The task - Take each line of the entries below that contains "knee" and copy it.

====== Extracted data

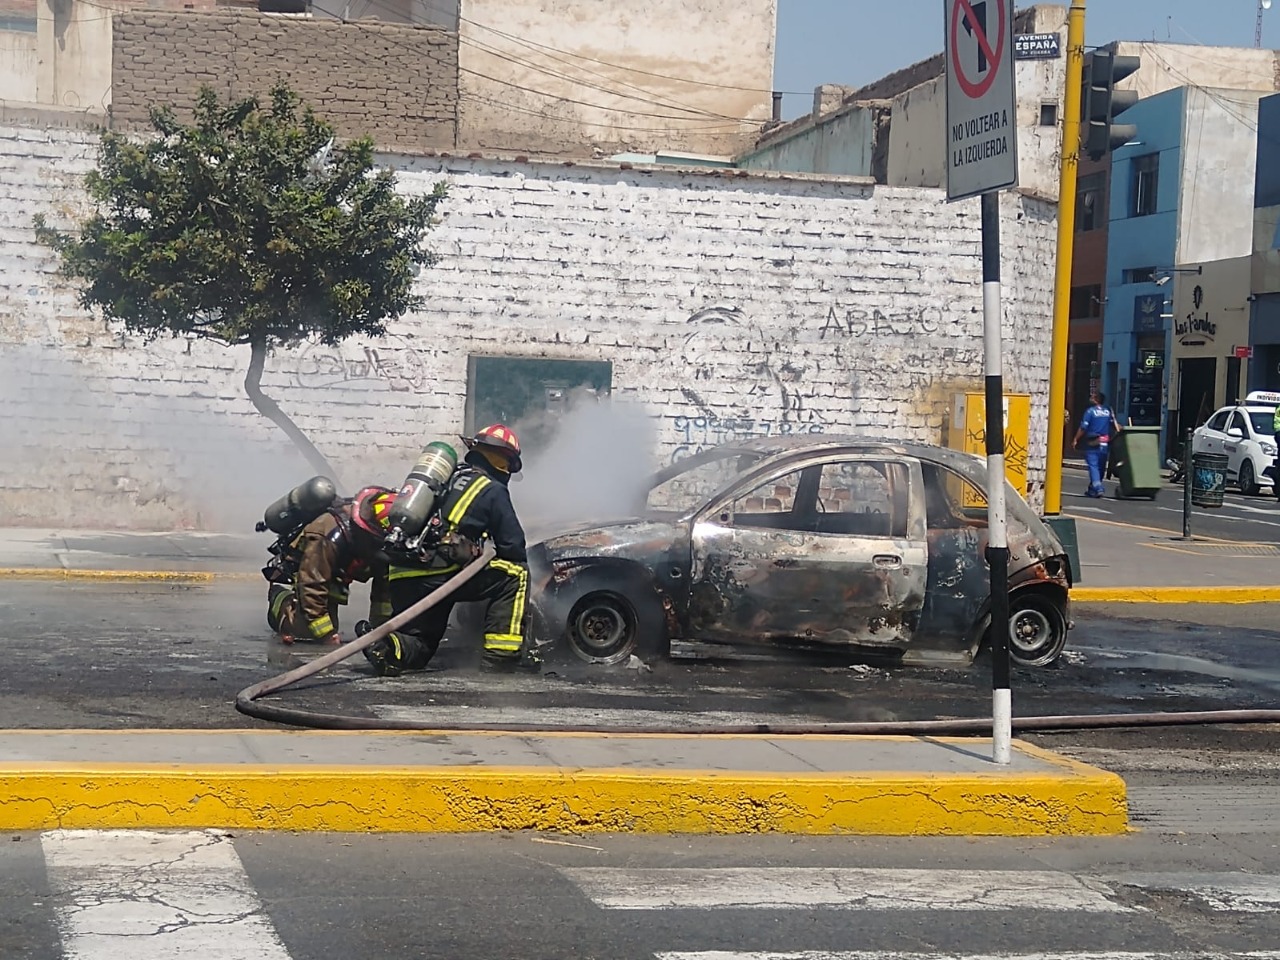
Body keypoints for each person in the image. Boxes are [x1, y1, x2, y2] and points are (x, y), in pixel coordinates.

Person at [363, 424, 534, 676]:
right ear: (503, 462)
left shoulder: (445, 479)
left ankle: (389, 646)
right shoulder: (492, 489)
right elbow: (514, 547)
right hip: (440, 572)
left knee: (421, 646)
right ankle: (501, 658)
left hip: (402, 571)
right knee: (517, 574)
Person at [265, 486, 399, 646]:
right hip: (308, 570)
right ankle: (280, 600)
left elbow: (385, 587)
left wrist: (382, 629)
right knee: (311, 631)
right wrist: (326, 635)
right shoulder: (327, 537)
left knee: (328, 614)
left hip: (337, 570)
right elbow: (312, 585)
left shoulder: (384, 534)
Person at [1072, 392, 1121, 499]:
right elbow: (1115, 426)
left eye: (1092, 397)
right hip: (1104, 442)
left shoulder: (1090, 411)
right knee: (1101, 466)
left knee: (1093, 465)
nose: (1090, 398)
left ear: (1096, 400)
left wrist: (1076, 439)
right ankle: (1092, 489)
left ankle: (1098, 487)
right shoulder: (1107, 411)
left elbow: (1083, 427)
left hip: (1092, 442)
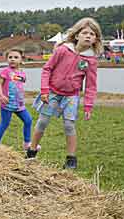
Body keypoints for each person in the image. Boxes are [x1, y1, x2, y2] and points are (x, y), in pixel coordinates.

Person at [26, 17, 101, 169]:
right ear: (77, 35)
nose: (88, 36)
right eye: (85, 32)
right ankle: (31, 151)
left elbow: (91, 85)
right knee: (43, 121)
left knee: (69, 125)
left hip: (71, 96)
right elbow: (47, 69)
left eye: (92, 34)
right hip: (53, 92)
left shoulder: (91, 60)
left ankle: (71, 159)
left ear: (95, 39)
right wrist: (45, 90)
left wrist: (88, 106)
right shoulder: (63, 50)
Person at [0, 47, 32, 150]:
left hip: (19, 104)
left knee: (28, 120)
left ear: (21, 60)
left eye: (16, 57)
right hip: (7, 103)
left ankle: (27, 143)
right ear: (6, 59)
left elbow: (19, 86)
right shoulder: (5, 71)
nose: (12, 59)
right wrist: (1, 95)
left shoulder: (22, 73)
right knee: (5, 123)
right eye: (10, 57)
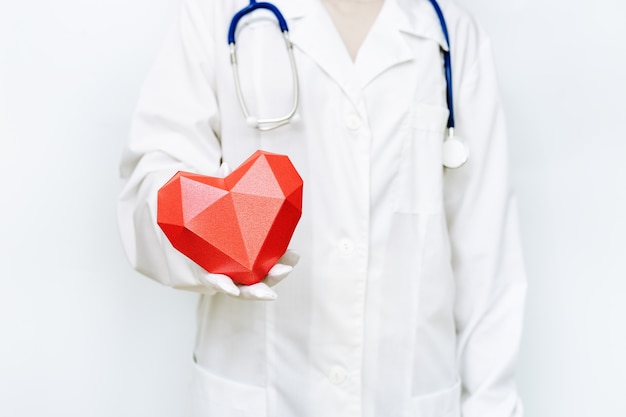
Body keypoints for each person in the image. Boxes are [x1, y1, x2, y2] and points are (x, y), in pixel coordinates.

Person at [117, 0, 527, 415]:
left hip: (409, 396)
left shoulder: (451, 35)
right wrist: (218, 232)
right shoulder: (217, 14)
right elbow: (150, 185)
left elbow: (487, 259)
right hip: (259, 394)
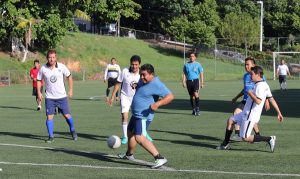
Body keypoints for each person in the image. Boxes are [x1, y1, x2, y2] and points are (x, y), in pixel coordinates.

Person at [118, 64, 174, 169]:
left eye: (144, 75)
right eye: (140, 75)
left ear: (151, 74)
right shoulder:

============

Result for this task -
left knee: (421, 646)
right knee: (517, 574)
right knee: (311, 631)
left knee: (328, 614)
right knee: (1101, 466)
left knee: (1093, 465)
right knee: (43, 121)
left knee: (69, 125)
left knee: (28, 120)
right knee: (5, 123)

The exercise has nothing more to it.